TASK REQUIREMENTS: Return everything from the line containing "Segment regions of" down to the final line below, word for word and with the pictures left out.

EXTRACTED ENTRIES:
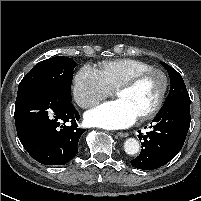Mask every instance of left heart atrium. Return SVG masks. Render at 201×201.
<instances>
[{
  "instance_id": "obj_1",
  "label": "left heart atrium",
  "mask_w": 201,
  "mask_h": 201,
  "mask_svg": "<svg viewBox=\"0 0 201 201\" xmlns=\"http://www.w3.org/2000/svg\"><path fill=\"white\" fill-rule=\"evenodd\" d=\"M139 117L121 99L104 103L85 115V121L105 129H123L133 125Z\"/></svg>"
}]
</instances>
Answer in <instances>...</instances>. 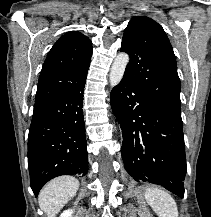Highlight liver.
Returning a JSON list of instances; mask_svg holds the SVG:
<instances>
[{"label":"liver","instance_id":"obj_1","mask_svg":"<svg viewBox=\"0 0 211 217\" xmlns=\"http://www.w3.org/2000/svg\"><path fill=\"white\" fill-rule=\"evenodd\" d=\"M79 181L72 176H60L50 181L40 192L38 202L48 217L58 212L76 195Z\"/></svg>","mask_w":211,"mask_h":217}]
</instances>
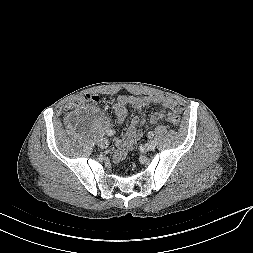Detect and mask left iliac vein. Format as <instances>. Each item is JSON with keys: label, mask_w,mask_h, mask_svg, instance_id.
<instances>
[{"label": "left iliac vein", "mask_w": 253, "mask_h": 253, "mask_svg": "<svg viewBox=\"0 0 253 253\" xmlns=\"http://www.w3.org/2000/svg\"><path fill=\"white\" fill-rule=\"evenodd\" d=\"M155 147H156V142H155L154 140H149V141L146 143V145H145V148H146V150H148V151L154 150Z\"/></svg>", "instance_id": "1"}]
</instances>
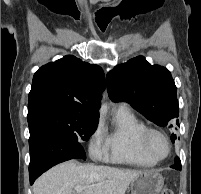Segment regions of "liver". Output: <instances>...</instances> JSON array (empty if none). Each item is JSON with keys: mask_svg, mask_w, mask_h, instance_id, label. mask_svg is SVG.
Wrapping results in <instances>:
<instances>
[{"mask_svg": "<svg viewBox=\"0 0 201 194\" xmlns=\"http://www.w3.org/2000/svg\"><path fill=\"white\" fill-rule=\"evenodd\" d=\"M141 173L68 161L41 175L34 183L33 194H73L76 186L84 187L78 194H125L131 181Z\"/></svg>", "mask_w": 201, "mask_h": 194, "instance_id": "liver-1", "label": "liver"}]
</instances>
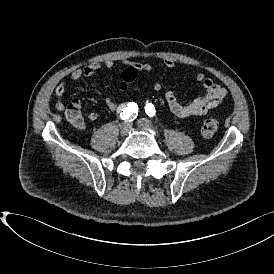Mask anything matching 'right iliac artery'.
Wrapping results in <instances>:
<instances>
[{
  "label": "right iliac artery",
  "mask_w": 274,
  "mask_h": 274,
  "mask_svg": "<svg viewBox=\"0 0 274 274\" xmlns=\"http://www.w3.org/2000/svg\"><path fill=\"white\" fill-rule=\"evenodd\" d=\"M138 107L136 103H129L127 107L122 109L120 117L122 120L133 121L138 115Z\"/></svg>",
  "instance_id": "right-iliac-artery-1"
}]
</instances>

WRITTEN REPLY:
Segment regions of "liver". Output: <instances>...</instances> JSON array (empty if none). Each item is JSON with keys: mask_svg, mask_w, mask_h, instance_id, label. mask_svg is SVG.
Wrapping results in <instances>:
<instances>
[{"mask_svg": "<svg viewBox=\"0 0 201 194\" xmlns=\"http://www.w3.org/2000/svg\"><path fill=\"white\" fill-rule=\"evenodd\" d=\"M141 173L68 161L41 175L34 183L33 194H73L76 186L84 187L78 194H125L131 181Z\"/></svg>", "mask_w": 201, "mask_h": 194, "instance_id": "liver-1", "label": "liver"}]
</instances>
Mask anything matching 'right iliac artery'.
Wrapping results in <instances>:
<instances>
[{
  "label": "right iliac artery",
  "mask_w": 274,
  "mask_h": 274,
  "mask_svg": "<svg viewBox=\"0 0 274 274\" xmlns=\"http://www.w3.org/2000/svg\"><path fill=\"white\" fill-rule=\"evenodd\" d=\"M138 107L136 103H129L127 107L122 109L120 117L122 120L133 121L138 115Z\"/></svg>",
  "instance_id": "right-iliac-artery-1"
}]
</instances>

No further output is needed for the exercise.